## Records for this task
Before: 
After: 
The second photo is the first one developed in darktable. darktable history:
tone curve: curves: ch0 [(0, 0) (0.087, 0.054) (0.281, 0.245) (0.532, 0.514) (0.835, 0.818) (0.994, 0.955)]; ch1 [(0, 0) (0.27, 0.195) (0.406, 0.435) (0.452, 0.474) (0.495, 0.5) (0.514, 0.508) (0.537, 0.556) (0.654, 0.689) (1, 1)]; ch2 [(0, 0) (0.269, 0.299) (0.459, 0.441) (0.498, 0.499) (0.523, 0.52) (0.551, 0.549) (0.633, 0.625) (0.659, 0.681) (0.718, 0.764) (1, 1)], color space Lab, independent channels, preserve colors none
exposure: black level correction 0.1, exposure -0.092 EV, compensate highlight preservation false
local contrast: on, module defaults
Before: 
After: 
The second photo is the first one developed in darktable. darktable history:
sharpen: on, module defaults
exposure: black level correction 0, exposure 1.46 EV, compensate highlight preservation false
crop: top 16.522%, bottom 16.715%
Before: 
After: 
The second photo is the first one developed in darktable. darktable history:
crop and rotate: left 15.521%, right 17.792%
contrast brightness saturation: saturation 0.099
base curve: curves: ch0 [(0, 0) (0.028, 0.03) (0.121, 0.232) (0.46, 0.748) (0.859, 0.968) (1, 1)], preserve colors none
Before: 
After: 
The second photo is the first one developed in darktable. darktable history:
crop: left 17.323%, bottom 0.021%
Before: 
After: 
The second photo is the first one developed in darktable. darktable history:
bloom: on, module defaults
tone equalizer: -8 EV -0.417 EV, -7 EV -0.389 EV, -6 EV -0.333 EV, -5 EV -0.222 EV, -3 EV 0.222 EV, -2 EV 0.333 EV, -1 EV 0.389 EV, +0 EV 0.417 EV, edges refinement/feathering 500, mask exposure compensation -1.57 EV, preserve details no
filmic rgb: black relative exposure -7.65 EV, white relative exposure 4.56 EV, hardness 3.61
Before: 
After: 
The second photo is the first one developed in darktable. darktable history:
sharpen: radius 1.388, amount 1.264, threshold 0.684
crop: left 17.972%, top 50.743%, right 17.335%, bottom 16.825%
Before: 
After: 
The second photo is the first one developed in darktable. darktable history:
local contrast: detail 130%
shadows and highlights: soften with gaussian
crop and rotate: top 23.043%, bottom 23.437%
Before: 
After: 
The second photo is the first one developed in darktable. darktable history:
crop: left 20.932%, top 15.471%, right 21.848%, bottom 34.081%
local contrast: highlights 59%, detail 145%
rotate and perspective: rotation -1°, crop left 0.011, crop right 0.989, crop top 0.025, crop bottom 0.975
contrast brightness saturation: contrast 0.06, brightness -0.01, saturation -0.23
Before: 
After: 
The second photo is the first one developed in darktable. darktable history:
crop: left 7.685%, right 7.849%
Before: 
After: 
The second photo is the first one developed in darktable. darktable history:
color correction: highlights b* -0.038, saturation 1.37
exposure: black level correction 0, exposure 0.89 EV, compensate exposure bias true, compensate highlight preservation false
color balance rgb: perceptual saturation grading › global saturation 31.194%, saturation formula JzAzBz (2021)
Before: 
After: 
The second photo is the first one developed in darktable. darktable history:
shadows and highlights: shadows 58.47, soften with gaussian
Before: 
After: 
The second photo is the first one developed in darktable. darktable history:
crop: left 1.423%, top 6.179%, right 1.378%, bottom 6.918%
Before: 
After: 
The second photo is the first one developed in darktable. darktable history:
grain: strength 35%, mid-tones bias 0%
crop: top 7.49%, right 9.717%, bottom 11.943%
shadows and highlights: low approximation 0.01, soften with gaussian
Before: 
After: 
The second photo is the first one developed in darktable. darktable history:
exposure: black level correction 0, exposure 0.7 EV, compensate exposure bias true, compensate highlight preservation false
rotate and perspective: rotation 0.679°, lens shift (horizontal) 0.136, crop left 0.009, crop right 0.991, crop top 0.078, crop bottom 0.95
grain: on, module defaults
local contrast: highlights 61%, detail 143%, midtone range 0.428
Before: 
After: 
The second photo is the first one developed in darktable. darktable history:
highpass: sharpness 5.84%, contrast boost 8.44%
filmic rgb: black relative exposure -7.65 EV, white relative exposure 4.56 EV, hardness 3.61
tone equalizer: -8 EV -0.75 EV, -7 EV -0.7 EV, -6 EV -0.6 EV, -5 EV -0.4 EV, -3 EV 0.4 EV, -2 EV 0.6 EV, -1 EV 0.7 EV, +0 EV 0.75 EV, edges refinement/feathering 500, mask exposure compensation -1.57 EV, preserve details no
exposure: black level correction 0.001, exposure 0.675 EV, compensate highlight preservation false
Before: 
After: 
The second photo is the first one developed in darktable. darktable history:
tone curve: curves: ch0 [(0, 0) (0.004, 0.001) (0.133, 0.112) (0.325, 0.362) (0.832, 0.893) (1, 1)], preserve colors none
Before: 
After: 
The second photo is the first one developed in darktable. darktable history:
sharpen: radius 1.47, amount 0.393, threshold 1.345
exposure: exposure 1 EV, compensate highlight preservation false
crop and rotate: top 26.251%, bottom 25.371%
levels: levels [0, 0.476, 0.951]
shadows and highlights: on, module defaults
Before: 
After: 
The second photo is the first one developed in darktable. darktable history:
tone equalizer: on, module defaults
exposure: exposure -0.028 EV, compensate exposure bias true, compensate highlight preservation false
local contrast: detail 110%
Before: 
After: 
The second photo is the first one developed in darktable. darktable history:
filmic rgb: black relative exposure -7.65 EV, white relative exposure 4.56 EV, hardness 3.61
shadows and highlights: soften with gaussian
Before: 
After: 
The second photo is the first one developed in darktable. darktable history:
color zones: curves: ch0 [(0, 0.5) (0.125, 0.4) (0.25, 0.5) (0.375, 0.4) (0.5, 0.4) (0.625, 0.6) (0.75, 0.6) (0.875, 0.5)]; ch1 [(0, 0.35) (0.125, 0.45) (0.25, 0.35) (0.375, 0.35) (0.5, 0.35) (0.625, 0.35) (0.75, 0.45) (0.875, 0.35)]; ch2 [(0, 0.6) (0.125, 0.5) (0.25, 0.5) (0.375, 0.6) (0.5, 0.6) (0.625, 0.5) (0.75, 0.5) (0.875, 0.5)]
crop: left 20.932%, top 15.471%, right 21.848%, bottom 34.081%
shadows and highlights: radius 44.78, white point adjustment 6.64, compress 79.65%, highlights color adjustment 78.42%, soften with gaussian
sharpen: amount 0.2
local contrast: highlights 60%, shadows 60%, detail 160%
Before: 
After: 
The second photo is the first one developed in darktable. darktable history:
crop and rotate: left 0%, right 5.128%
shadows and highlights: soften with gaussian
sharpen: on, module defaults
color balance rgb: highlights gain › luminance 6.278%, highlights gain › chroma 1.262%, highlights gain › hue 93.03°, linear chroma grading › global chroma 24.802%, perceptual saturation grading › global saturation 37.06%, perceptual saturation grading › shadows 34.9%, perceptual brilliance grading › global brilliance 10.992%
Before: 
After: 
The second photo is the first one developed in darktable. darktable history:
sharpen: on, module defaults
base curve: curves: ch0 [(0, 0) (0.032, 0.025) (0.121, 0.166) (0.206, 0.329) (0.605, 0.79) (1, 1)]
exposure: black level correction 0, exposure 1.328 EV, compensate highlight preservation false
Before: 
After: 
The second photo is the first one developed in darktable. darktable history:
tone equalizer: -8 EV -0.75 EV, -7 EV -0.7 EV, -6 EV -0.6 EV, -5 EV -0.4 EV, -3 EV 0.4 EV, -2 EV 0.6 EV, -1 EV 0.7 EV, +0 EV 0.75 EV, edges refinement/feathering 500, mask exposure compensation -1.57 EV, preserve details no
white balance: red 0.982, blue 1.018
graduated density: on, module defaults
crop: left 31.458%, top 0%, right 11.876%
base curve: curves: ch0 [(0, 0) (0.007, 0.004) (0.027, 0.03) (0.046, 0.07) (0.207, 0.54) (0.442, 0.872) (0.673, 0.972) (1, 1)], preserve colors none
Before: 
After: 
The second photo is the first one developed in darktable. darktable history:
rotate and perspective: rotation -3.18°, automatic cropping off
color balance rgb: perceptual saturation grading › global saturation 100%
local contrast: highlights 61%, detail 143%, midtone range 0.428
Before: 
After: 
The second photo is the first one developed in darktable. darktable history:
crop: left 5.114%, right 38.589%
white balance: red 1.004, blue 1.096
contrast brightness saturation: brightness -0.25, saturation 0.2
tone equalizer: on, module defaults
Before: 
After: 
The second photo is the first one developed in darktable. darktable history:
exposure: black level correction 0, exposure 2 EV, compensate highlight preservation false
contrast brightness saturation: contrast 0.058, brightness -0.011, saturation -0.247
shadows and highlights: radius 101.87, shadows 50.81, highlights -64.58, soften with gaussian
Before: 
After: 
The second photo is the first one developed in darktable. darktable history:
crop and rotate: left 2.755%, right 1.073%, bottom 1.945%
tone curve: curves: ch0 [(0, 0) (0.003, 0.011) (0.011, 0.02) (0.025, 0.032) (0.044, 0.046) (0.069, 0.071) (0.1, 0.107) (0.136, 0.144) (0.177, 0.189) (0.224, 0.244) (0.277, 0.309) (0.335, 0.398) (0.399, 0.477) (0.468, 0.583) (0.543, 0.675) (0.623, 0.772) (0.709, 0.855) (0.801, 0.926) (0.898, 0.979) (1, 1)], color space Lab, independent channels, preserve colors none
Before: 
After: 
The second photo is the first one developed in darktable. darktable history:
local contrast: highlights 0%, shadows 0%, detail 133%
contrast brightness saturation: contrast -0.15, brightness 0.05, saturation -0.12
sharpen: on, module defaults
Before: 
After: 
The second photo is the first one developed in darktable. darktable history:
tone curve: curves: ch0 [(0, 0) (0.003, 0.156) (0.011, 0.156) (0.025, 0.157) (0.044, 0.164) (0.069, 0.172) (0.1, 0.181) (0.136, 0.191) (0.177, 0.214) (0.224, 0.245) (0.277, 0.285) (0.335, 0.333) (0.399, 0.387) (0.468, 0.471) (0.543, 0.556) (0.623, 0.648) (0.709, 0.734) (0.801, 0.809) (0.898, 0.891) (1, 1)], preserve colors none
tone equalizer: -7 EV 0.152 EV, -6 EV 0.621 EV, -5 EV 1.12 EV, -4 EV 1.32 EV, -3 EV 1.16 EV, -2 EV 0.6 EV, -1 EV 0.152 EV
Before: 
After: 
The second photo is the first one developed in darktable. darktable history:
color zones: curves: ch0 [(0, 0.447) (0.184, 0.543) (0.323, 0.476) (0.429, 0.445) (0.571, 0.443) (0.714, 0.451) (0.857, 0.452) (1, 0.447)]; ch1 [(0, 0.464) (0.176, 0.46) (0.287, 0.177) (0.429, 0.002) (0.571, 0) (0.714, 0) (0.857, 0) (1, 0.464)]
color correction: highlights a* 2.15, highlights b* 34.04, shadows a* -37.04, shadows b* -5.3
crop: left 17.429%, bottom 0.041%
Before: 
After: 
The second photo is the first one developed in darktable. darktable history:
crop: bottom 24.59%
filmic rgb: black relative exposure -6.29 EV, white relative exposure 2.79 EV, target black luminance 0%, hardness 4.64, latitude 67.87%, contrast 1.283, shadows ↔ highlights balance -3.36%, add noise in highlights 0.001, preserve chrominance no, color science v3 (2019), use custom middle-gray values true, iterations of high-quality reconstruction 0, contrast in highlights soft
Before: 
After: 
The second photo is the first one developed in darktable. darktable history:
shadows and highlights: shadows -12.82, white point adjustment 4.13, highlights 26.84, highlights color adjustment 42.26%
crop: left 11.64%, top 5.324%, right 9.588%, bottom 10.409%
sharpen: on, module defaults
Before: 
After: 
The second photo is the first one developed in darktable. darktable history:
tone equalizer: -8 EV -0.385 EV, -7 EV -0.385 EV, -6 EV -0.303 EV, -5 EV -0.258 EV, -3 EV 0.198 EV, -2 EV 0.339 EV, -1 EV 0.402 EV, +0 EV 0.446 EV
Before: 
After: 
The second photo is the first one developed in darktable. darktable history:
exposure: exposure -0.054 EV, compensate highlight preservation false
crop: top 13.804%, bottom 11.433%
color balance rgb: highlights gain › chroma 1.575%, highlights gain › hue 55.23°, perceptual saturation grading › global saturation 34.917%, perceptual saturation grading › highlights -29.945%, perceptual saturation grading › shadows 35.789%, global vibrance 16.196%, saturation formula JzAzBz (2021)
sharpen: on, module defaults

## Exercise description
Starting at the first line of the records above, copy out every line up to and including the one that contains "crop: top 16.522%, bottom 16.715%".

## Right answer
Before: 
After: 
The second photo is the first one developed in darktable. darktable history:
tone curve: curves: ch0 [(0, 0) (0.087, 0.054) (0.281, 0.245) (0.532, 0.514) (0.835, 0.818) (0.994, 0.955)]; ch1 [(0, 0) (0.27, 0.195) (0.406, 0.435) (0.452, 0.474) (0.495, 0.5) (0.514, 0.508) (0.537, 0.556) (0.654, 0.689) (1, 1)]; ch2 [(0, 0) (0.269, 0.299) (0.459, 0.441) (0.498, 0.499) (0.523, 0.52) (0.551, 0.549) (0.633, 0.625) (0.659, 0.681) (0.718, 0.764) (1, 1)], color space Lab, independent channels, preserve colors none
exposure: black level correction 0.1, exposure -0.092 EV, compensate highlight preservation false
local contrast: on, module defaults
Before: 
After: 
The second photo is the first one developed in darktable. darktable history:
sharpen: on, module defaults
exposure: black level correction 0, exposure 1.46 EV, compensate highlight preservation false
crop: top 16.522%, bottom 16.715%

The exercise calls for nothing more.